YOUR INSTRUCTIONS: Work out how many lines in the records contain the word "colorectal", and give that number alone.

DATA TO EXAMINE:
####

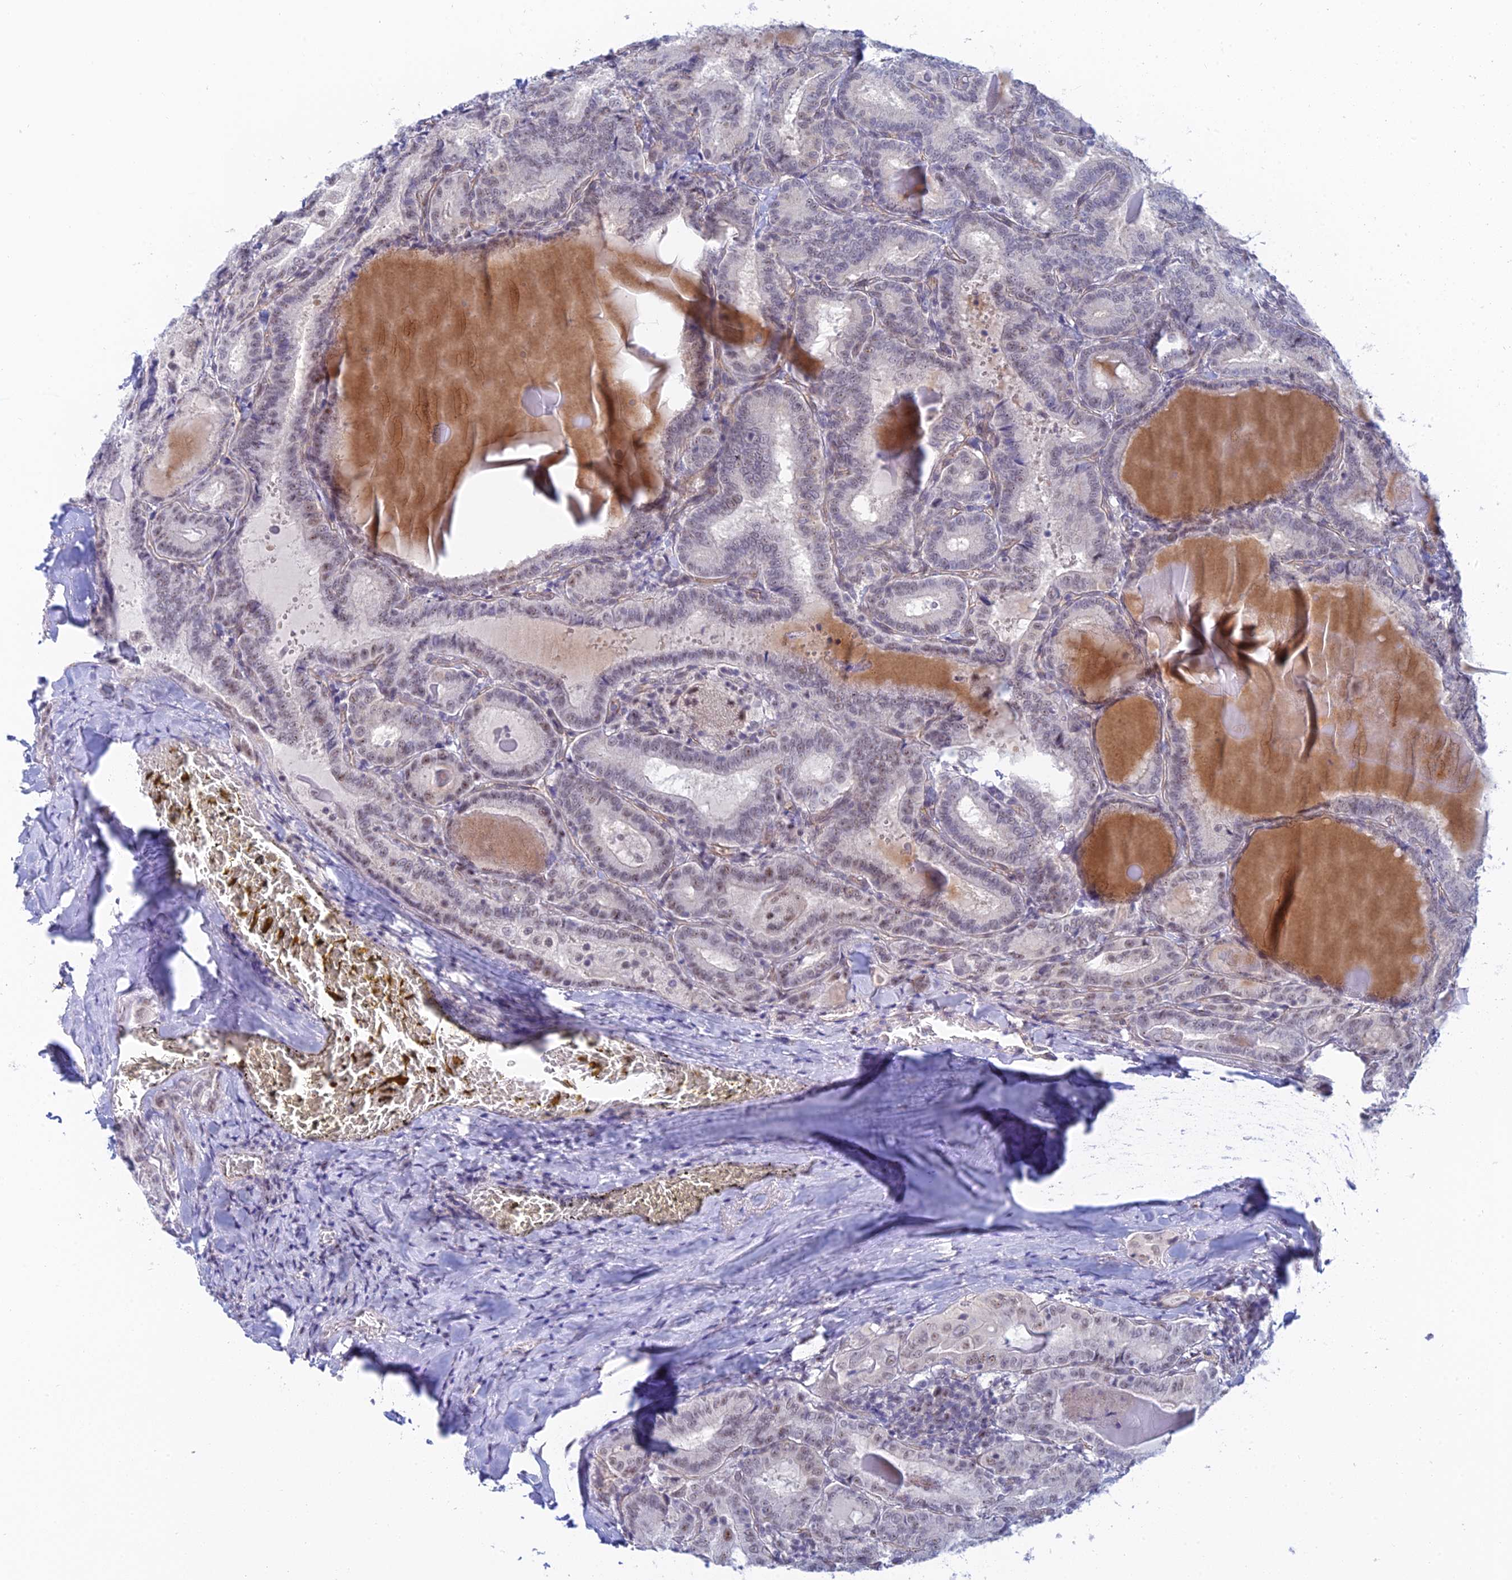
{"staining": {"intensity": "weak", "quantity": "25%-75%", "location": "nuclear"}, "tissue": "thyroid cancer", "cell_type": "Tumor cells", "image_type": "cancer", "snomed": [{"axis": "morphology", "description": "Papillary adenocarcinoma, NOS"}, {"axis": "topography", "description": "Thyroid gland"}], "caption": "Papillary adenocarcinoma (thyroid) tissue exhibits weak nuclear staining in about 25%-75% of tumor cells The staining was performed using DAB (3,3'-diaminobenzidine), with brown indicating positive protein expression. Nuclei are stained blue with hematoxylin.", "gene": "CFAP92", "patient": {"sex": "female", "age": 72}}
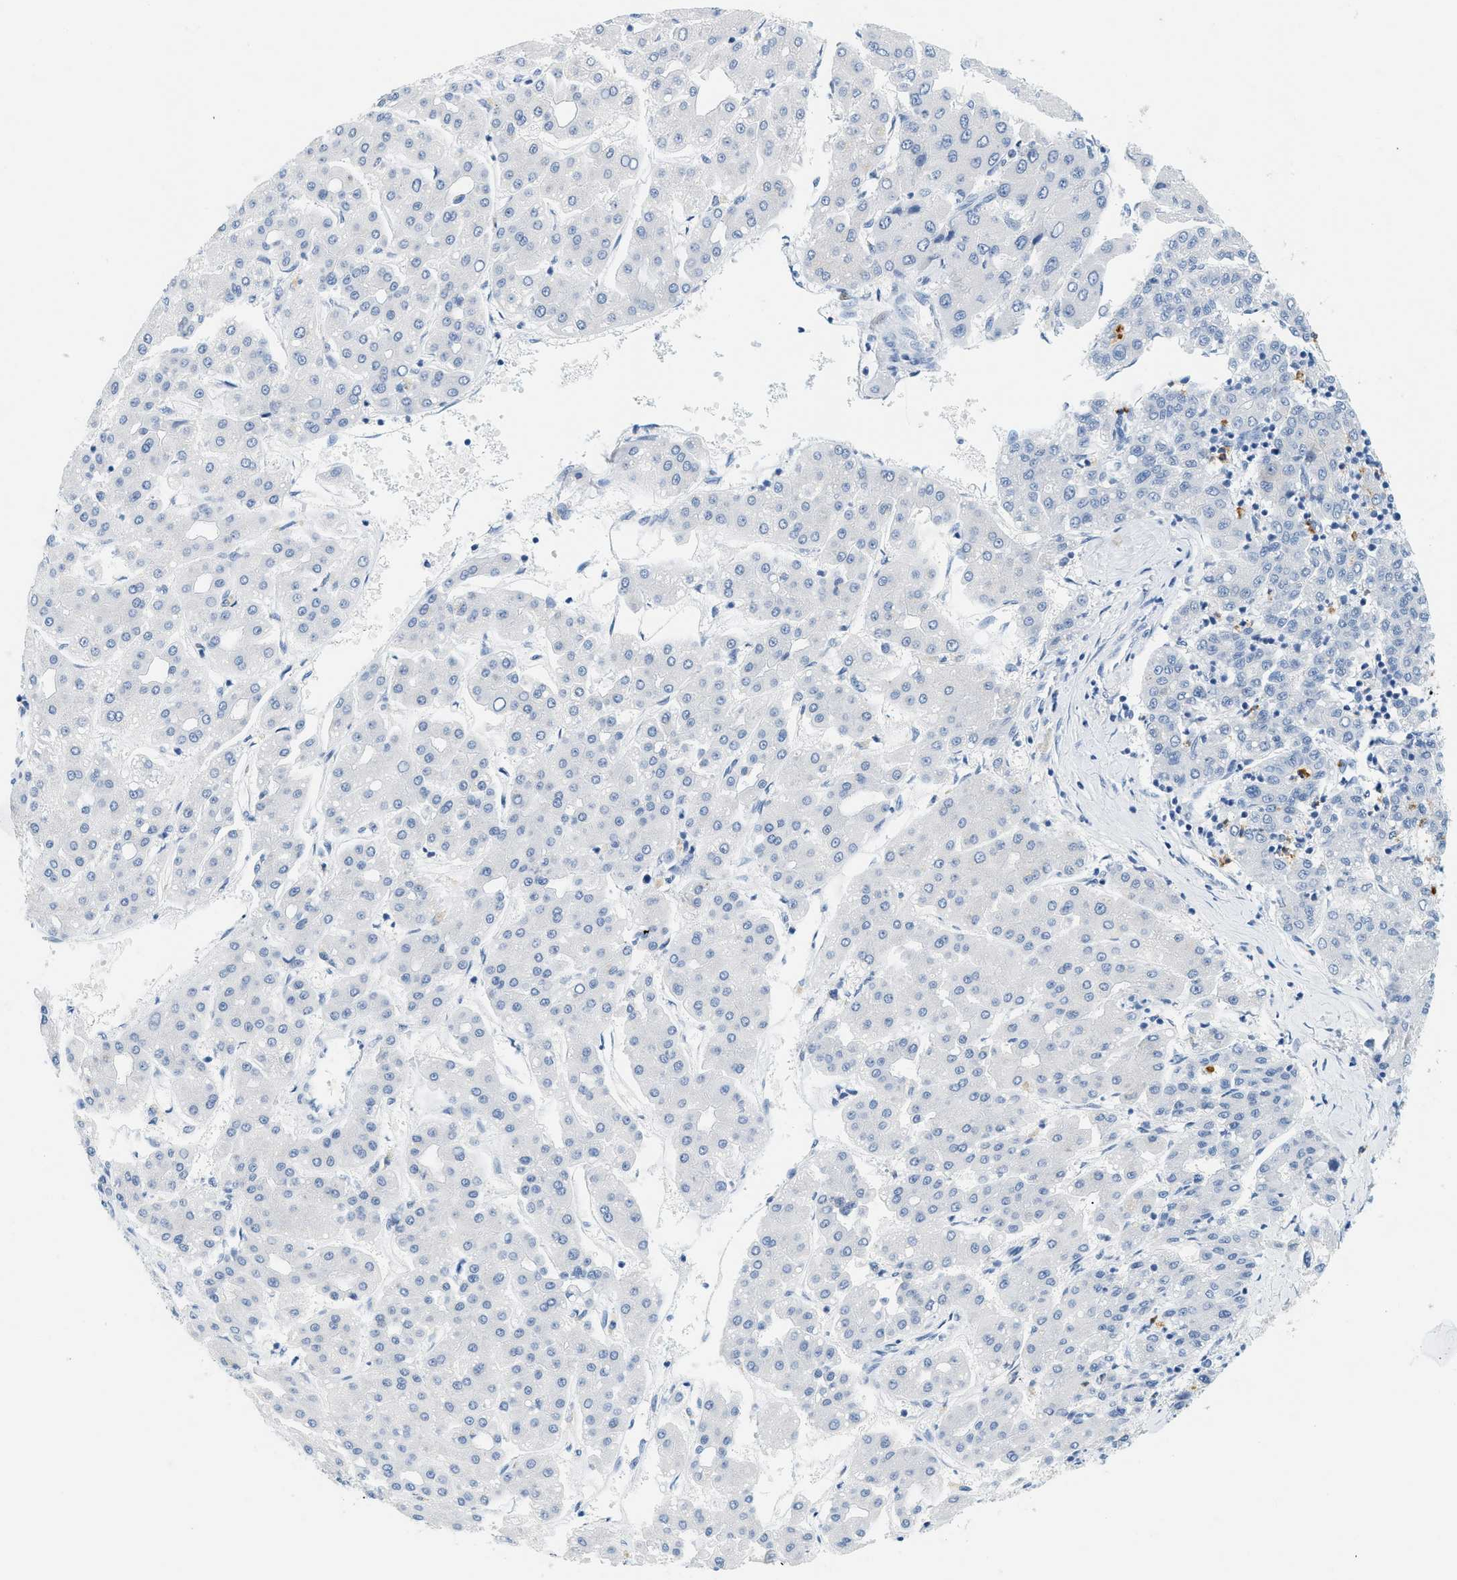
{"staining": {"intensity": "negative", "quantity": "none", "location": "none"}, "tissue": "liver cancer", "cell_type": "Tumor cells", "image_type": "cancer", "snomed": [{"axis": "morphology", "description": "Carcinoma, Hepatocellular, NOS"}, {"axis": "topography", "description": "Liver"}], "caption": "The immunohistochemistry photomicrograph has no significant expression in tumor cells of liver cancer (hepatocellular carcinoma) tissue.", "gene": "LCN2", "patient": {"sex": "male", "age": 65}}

####

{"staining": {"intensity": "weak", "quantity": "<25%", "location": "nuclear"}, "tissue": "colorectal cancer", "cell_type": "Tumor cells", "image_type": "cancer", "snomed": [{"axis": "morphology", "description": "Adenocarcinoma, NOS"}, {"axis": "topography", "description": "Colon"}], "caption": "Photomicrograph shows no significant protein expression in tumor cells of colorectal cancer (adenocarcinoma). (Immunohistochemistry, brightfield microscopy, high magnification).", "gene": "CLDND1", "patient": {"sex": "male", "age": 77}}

####

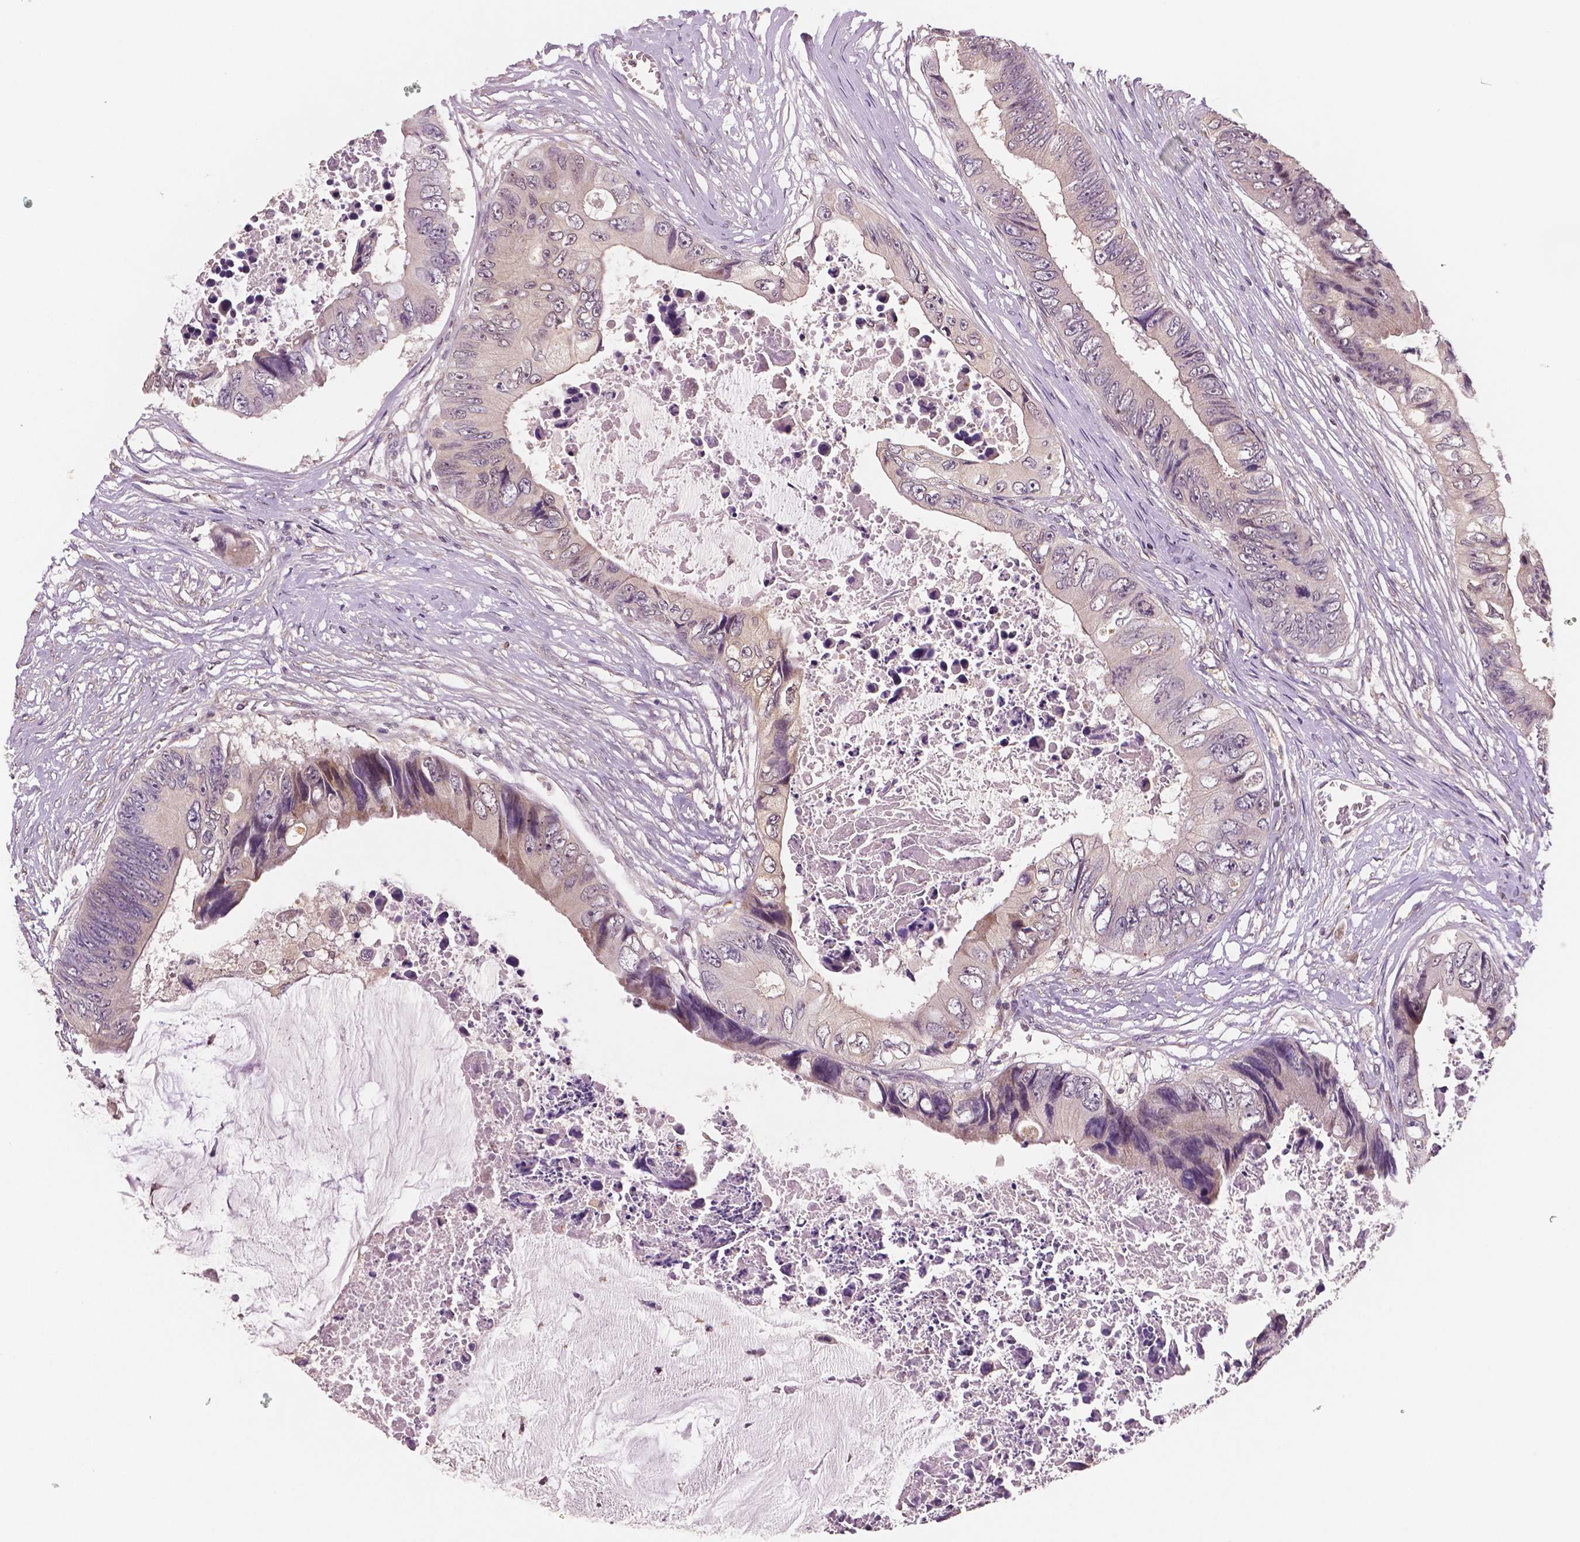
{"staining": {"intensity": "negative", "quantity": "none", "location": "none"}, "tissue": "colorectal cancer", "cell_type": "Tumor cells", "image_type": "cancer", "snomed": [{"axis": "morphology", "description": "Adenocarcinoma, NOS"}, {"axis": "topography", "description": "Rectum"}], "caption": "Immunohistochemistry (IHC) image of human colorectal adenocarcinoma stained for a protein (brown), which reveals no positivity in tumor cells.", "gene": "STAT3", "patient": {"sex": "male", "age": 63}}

####

RESPONSE TO THE EXERCISE: 2